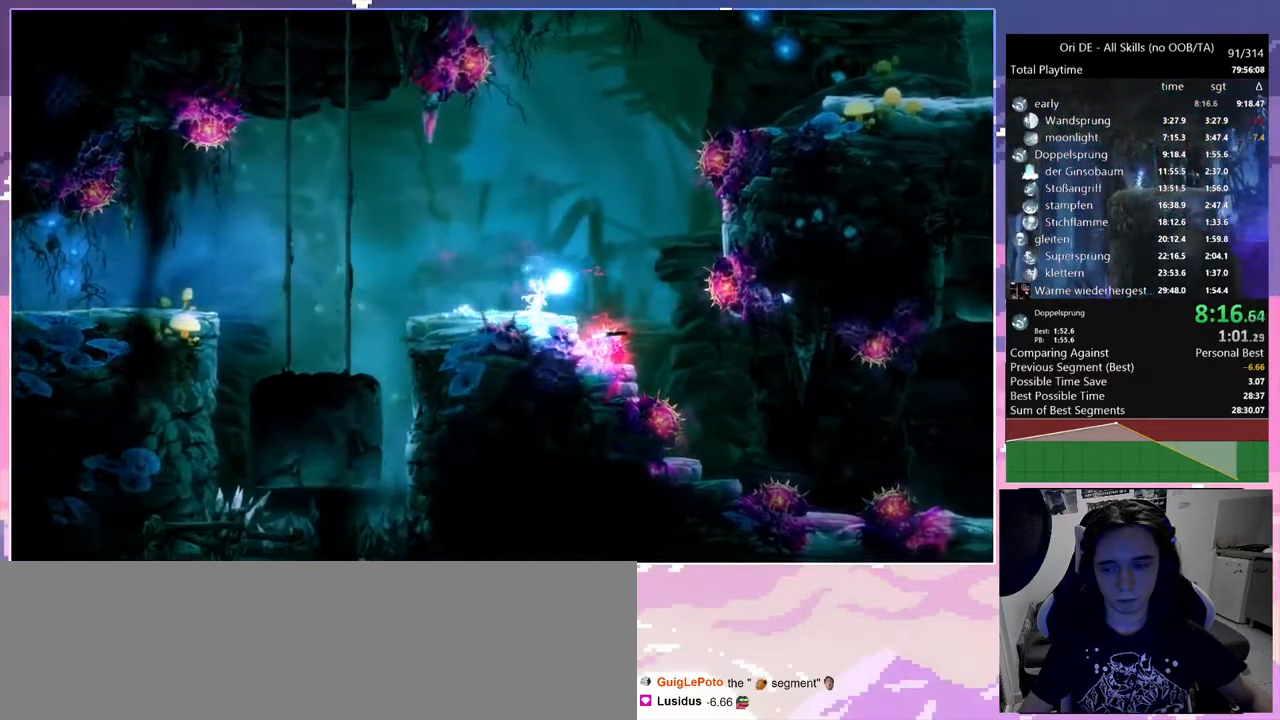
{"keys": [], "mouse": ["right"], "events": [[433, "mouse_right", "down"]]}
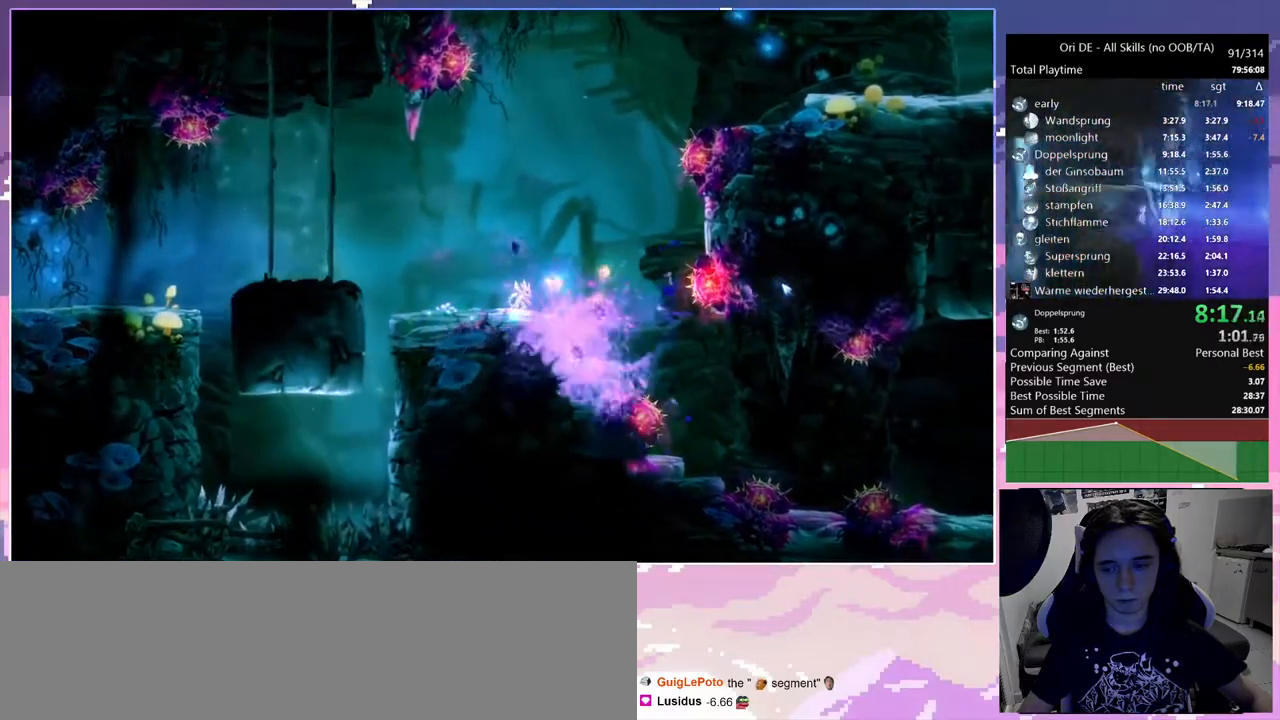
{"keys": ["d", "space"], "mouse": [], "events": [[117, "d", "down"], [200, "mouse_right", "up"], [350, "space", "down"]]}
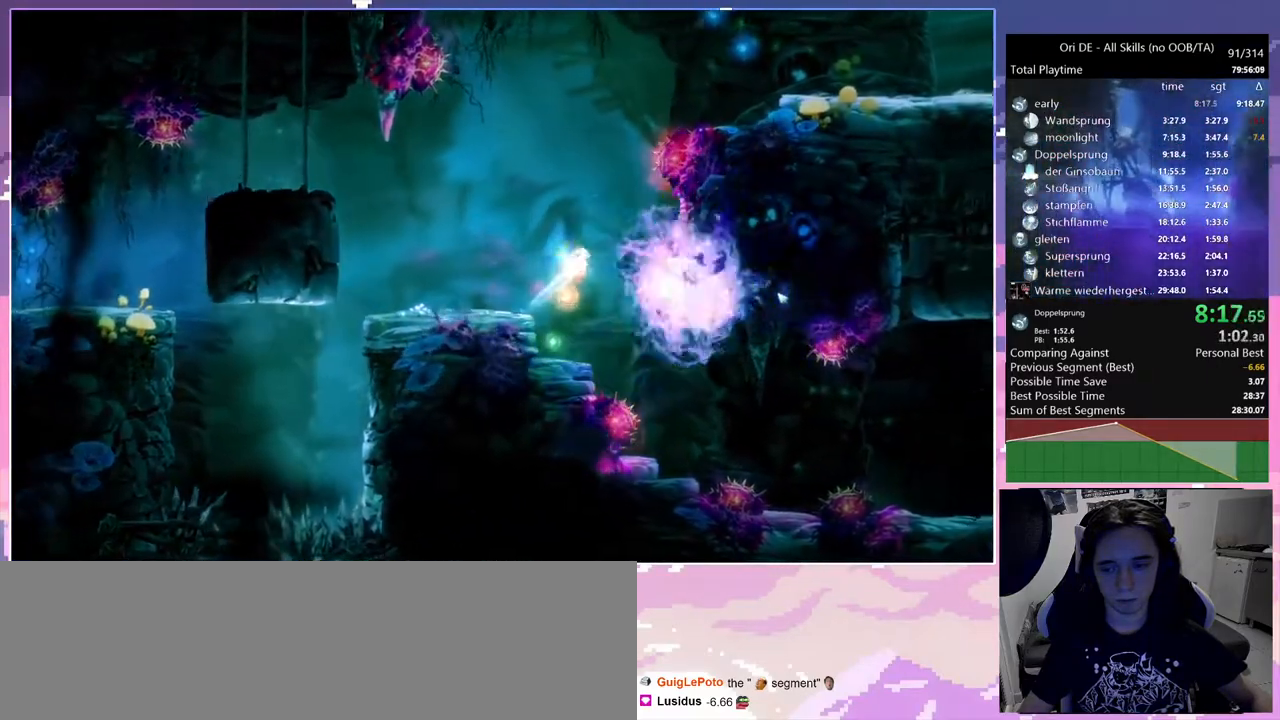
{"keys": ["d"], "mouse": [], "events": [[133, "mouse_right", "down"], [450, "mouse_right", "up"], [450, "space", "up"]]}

▶ **Task directions**
Print the material above word for word, and keep the pictures out of it.

▶ **Result**
{"keys": [], "mouse": ["right"], "events": [[433, "mouse_right", "down"]]}
{"keys": ["d", "space"], "mouse": [], "events": [[117, "d", "down"], [200, "mouse_right", "up"], [350, "space", "down"]]}
{"keys": ["d"], "mouse": [], "events": [[133, "mouse_right", "down"], [450, "mouse_right", "up"], [450, "space", "up"]]}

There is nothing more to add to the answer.